RESPONSE: The Department believes that the definition of commercial or marketing purpose is consistent with the intent of Education Law §2-d which prohibits the sale or use of personally identifiable information for marketing or commercial purposes and does not make the distinction. The statute also prohibits the use of personally identifiable information for any purposes not explicitly authorized in the contract. The requirements of the proposed rule and its underlying statute apply only to personally identifiable information and not de-identified data or aggregate data which cannot be re-identified or used to identify an individual. No change is necessary.
18. COMMENT: A commenter wrote that it remains in “full support of the vast majority of proposed provisions but has concerns about the potential impact of these regulations on students' ability to opt in to receive targeted informational materials regarding college options. It stated that it currently receives information about prospective students who have taken various entrance exams such as the SAT, PSAT, or ACT, thereby allowing it to send out targeted informational material to help students learn about their college options. It stated that students must opt in to this service, and can opt out at any time, so this is a purely voluntary program offered for the student's convenience, and that this program helps it reach traditionally underrepresented students, allowing for streamlined delivery of targeted and relevant information on programs of interest, financial aid, and potential scholarship opportunities. The commenter further stated that the current draft of the rule is silent as to whether this voluntary information disclosure to colleges will continue to be allowed. The commenter wrote that if disallowed, or if school districts interpret that the practice has been disallowed, this will suppress the number of students who successfully opt in to this service, and will limit the commenters ability to continue to send targeted advertising materials to inform students of scholarship and educational opportunities.” The commenter requested that SED explicitly clarify that this category of voluntary information disclosure to colleges will be allowed to continue.

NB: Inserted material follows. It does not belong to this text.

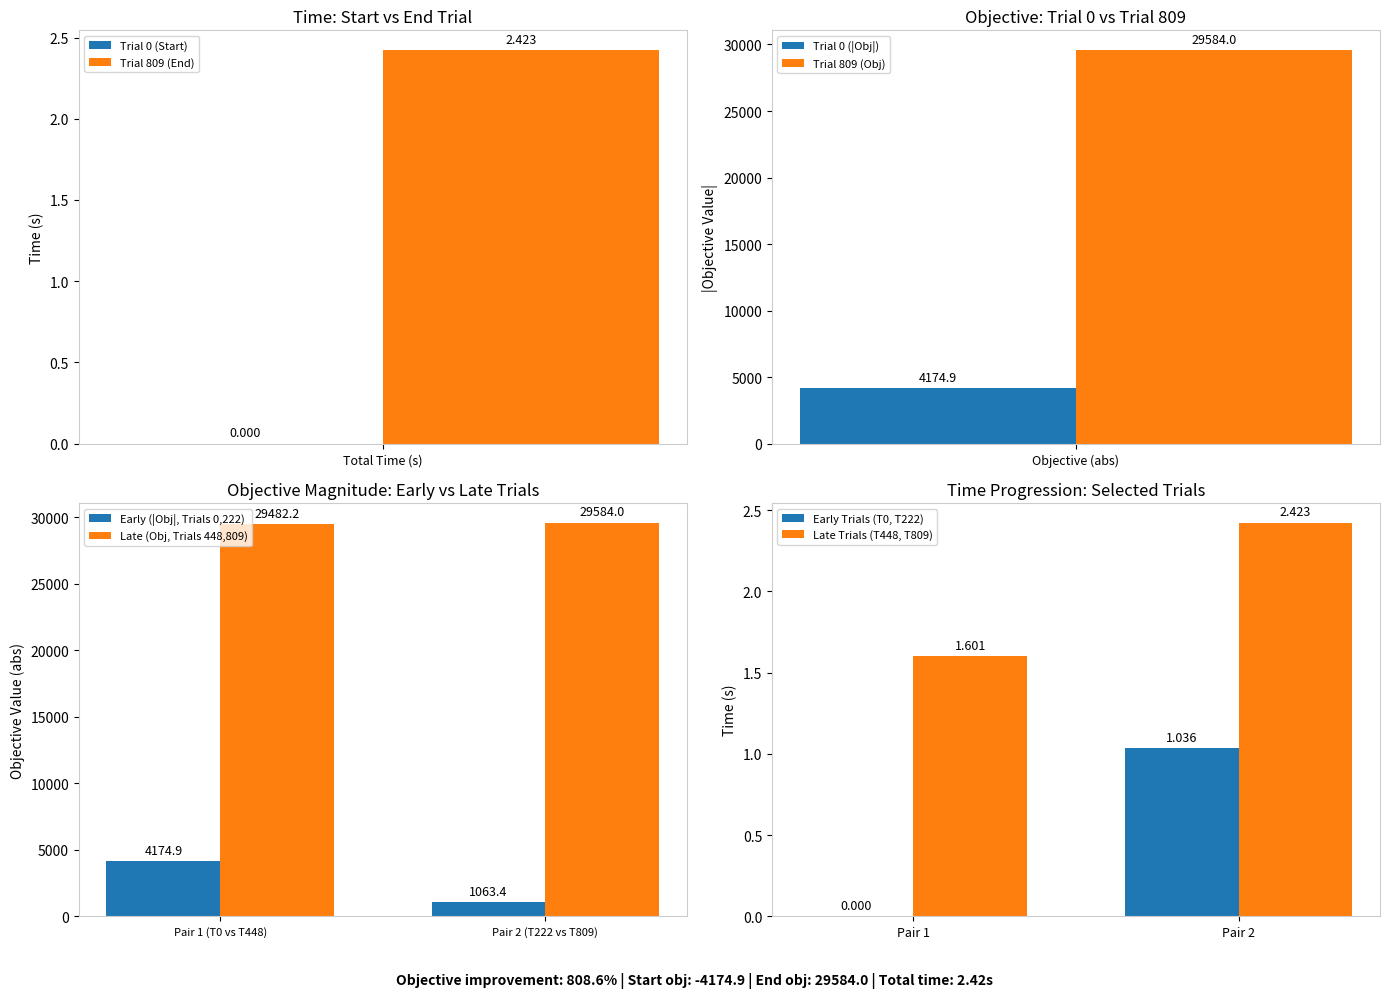

List the labels in order of Early (|Obj|, Trials 0,222) value, smallest first.

Pair 2 (T222 vs T809), Pair 1 (T0 vs T448)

RESPONSE: No change is necessary. See response to Comment #13.
19. COMMENT: A commenter stated that if the regulation’s adoption “continues to be moved back, then the compliance dates should also be moved back. Another commenter requested an extension of the public comment period.
RESPONSE: Education Law §2-d became effective in 2015. The proposed amendment implements Education Law §2-d. The regulations were initially proposed in January 2019 and have gone through several public comment periods consistent with the State Administrative Procedure Act §202(1)(a). Further, the proposed rule is consistent with the requirements of Education Law §2-d and implements the statute. No changes are necessary.